» Your objective:
Filter the entries below down to the lines that hold "pada".
━━━━
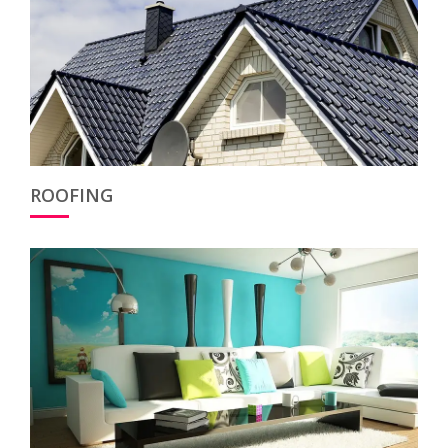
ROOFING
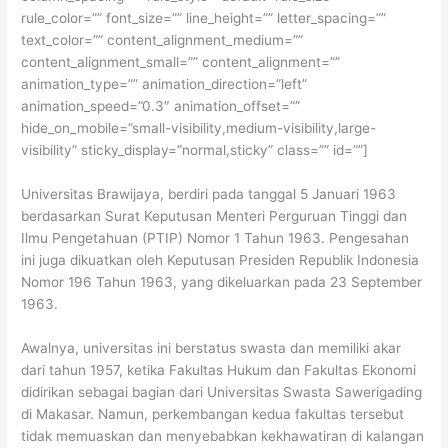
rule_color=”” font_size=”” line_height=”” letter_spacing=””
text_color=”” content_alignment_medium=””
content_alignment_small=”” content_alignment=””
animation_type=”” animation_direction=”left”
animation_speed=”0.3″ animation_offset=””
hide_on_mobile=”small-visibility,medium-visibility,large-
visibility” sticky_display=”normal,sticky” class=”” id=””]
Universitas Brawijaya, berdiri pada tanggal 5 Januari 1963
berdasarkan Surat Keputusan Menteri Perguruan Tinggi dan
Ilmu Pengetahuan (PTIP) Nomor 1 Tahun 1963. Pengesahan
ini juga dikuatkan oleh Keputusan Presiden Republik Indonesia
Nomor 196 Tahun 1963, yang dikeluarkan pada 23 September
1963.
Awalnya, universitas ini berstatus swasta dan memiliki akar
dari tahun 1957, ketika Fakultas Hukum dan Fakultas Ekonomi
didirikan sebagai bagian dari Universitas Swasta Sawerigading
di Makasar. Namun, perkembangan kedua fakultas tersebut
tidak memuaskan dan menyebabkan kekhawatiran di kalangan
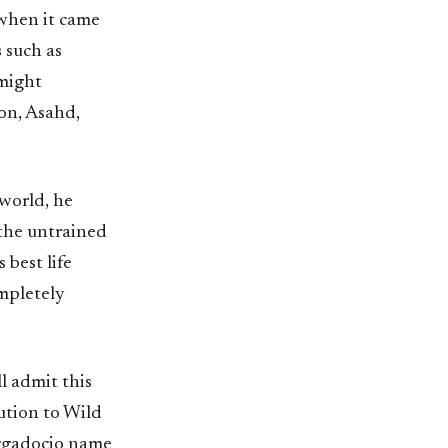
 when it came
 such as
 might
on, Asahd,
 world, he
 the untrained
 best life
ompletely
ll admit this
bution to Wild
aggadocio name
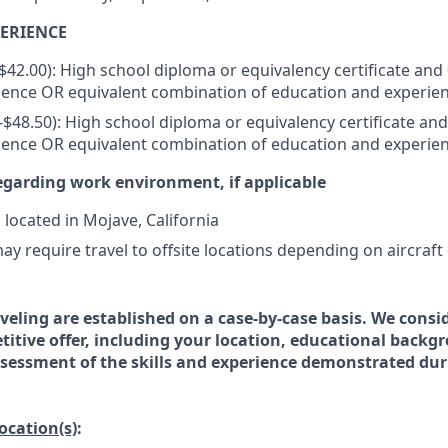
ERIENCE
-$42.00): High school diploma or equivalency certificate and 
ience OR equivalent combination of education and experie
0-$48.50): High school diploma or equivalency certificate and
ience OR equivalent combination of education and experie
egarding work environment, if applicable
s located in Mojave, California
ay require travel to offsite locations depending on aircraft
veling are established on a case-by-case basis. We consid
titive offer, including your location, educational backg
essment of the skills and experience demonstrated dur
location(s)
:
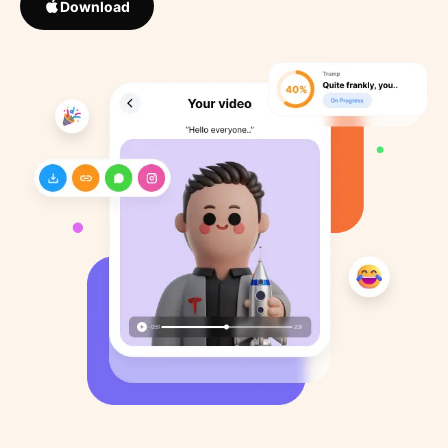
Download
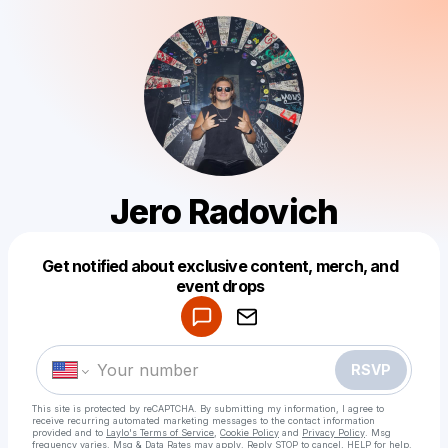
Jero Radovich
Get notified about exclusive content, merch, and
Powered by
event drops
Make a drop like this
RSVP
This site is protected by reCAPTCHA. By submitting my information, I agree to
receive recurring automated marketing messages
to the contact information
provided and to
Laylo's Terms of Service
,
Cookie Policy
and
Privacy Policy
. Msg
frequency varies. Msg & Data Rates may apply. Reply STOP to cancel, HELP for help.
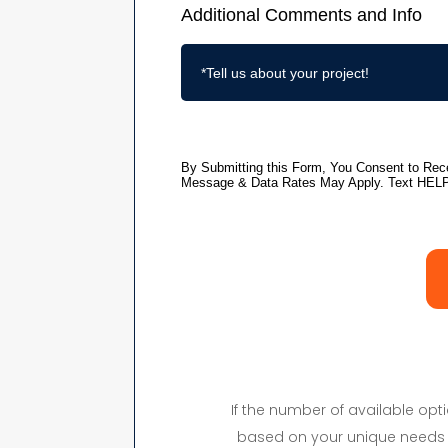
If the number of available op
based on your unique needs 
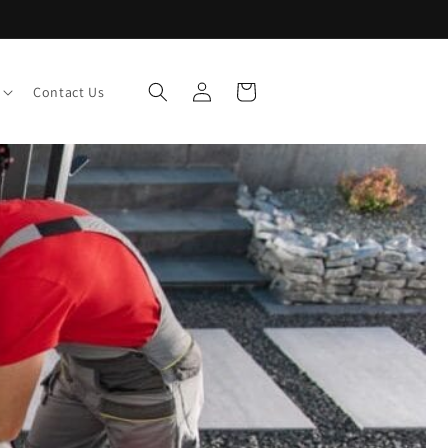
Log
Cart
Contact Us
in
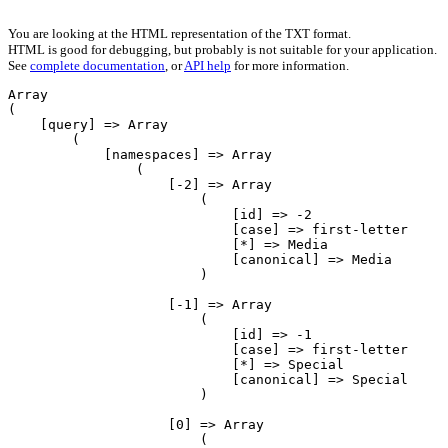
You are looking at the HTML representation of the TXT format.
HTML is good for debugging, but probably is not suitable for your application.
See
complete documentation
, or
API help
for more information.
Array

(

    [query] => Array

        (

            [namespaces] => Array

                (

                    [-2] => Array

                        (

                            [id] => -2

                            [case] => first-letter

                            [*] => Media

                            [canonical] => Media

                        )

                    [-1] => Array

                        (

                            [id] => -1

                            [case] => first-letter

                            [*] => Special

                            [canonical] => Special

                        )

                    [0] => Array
━━━━
» Final answer:
Universitas Brawijaya, berdiri pada tanggal 5 Januari 1963
Nomor 196 Tahun 1963, yang dikeluarkan pada 23 September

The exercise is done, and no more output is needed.